● Problem requirements
Swap each "Băng rôn" in the data below for "Biểu ngữ" and give back all the lines otherwise unchanged, leaving out the pictures.
[Entries shown Boundary: Start]
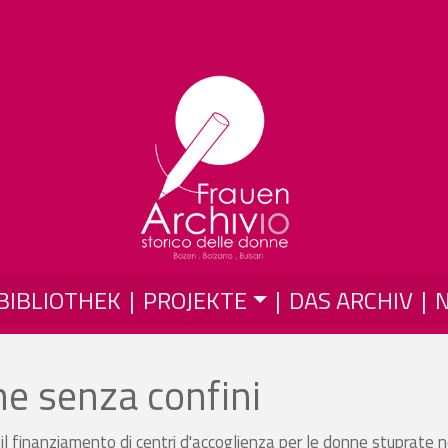
Skip to main content
BIBLIOTHEK
PROJEKTE
DAS ARCHIV
ne senza confini
r il finanziamento di centri d'accoglienza per le donne stuprate n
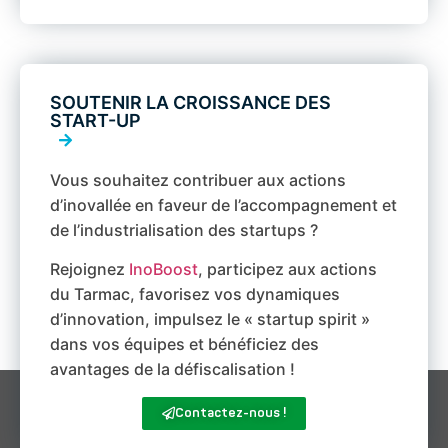
SOUTENIR LA CROISSANCE DES
START-UP
Vous souhaitez contribuer aux actions
d’inovallée en faveur de l’accompagnement et
de l’industrialisation des startups ?
Rejoignez
InoBoost
, participez aux actions
du Tarmac, favorisez vos dynamiques
d’innovation, impulsez le « startup spirit »
dans vos équipes et bénéficiez des
avantages de la défiscalisation !
Contactez-nous !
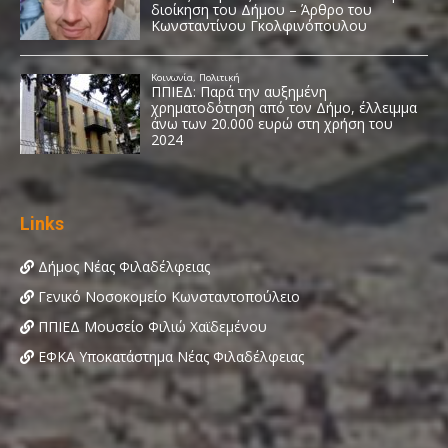
Links
Δήμος Νέας Φιλαδέλφειας
Γενικό Νοσοκομείο Κωνσταντοπούλειο
ΠΠΙΕΔ Μουσείο Φιλιώ Χαϊδεμένου
ΕΦΚΑ Υποκατάστημα Νέας Φιλαδέλφειας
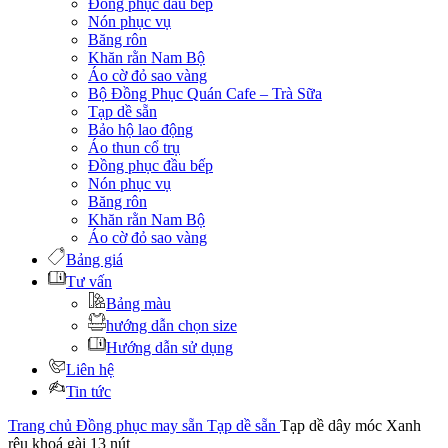
Đồng phục đầu bếp
Nón phục vụ
Băng rôn
Khăn rằn Nam Bộ
Áo cờ đỏ sao vàng
Bộ Đồng Phục Quán Cafe – Trà Sữa
Tạp dề sẵn
Bảo hộ lao động
Áo thun cổ trụ
Đồng phục đầu bếp
Nón phục vụ
Băng rôn
Khăn rằn Nam Bộ
Áo cờ đỏ sao vàng
Bảng giá
Tư vấn
Bảng màu
hướng dẫn chọn size
Hướng dẫn sử dụng
Liên hệ
Tin tức
Trang chủ
Đồng phục may sẵn
Tạp dề sẵn
Tạp dề dây móc Xanh
rêu khoá gài 13 nút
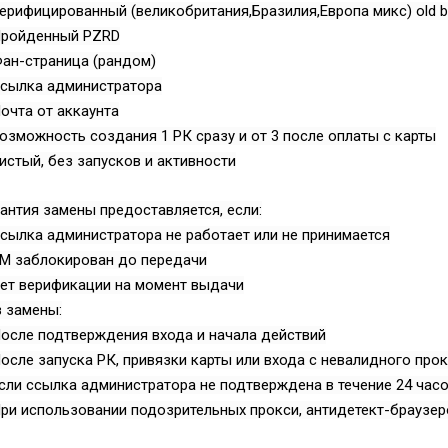
ерифицированный (великобритания,Бразилия,Европа микс) old 
Пройденный PZRD
ан-страница (рандом)
Ссылка администратора
очта от аккаунта
озможность создания 1 РК сразу и от 3 после оплаты с карты
истый, без запусков и активности
антия замены предоставляется, если:
сылка администратора не работает или не принимается
БМ заблокирован до передачи
Нет верификации на момент выдачи
 замены:
осле подтверждения входа и начала действий
Всего позиций в корзине
осле запуска РК, привязки карты или входа с невалидного про
(шт)
Всего товара в корзине
сли ссылка администратора не подтверждена в течение 24 час
Руб.
Сумма к оплате (без скидок)
ри использовании подозрительных прокси, антидетект-браузер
[Entries shown Boundary: End]
● Answer section
Skip to main content
BIBLIOTHEK
PROJEKTE
DAS ARCHIV
ne senza confini
r il finanziamento di centri d'accoglienza per le donne stuprate n
SOUTENIR LA CROISSANCE DES
START-UP
Vous souhaitez contribuer aux actions
d’inovallée en faveur de l’accompagnement et
de l’industrialisation des startups ?
Rejoignez
InoBoost
, participez aux actions
du Tarmac, favorisez vos dynamiques
d’innovation, impulsez le « startup spirit »
dans vos équipes et bénéficiez des
avantages de la défiscalisation !
Contactez-nous !
Links
Δήμος Νέας Φιλαδέλφειας
Γενικό Νοσοκομείο Κωνσταντοπούλειο
ΠΠΙΕΔ Μουσείο Φιλιώ Χαϊδεμένου
ΕΦΚΑ Υποκατάστημα Νέας Φιλαδέλφειας
Đồng phục đầu bếp
Nón phục vụ
Biểu ngữ
Khăn rằn Nam Bộ
Áo cờ đỏ sao vàng
Bộ Đồng Phục Quán Cafe – Trà Sữa
Tạp dề sẵn
Bảo hộ lao động
Áo thun cổ trụ
Đồng phục đầu bếp
Nón phục vụ
Biểu ngữ
Khăn rằn Nam Bộ
Áo cờ đỏ sao vàng
Bảng giá
Tư vấn
Bảng màu
hướng dẫn chọn size
Hướng dẫn sử dụng
Liên hệ
Tin tức
Trang chủ
Đồng phục may sẵn
Tạp dề sẵn
Tạp dề dây móc Xanh
rêu khoá gài 13 nút
ерифицированный (великобритания,Бразилия,Европа микс) old 
Пройденный PZRD
ан-страница (рандом)
Ссылка администратора
очта от аккаунта
озможность создания 1 РК сразу и от 3 после оплаты с карты
истый, без запусков и активности
антия замены предоставляется, если:
сылка администратора не работает или не принимается
БМ заблокирован до передачи
Нет верификации на момент выдачи
 замены:
осле подтверждения входа и начала действий
Всего позиций в корзине
осле запуска РК, привязки карты или входа с невалидного про
(шт)
Всего товара в корзине
сли ссылка администратора не подтверждена в течение 24 час
Руб.
Сумма к оплате (без скидок)
ри использовании подозрительных прокси, антидетект-браузер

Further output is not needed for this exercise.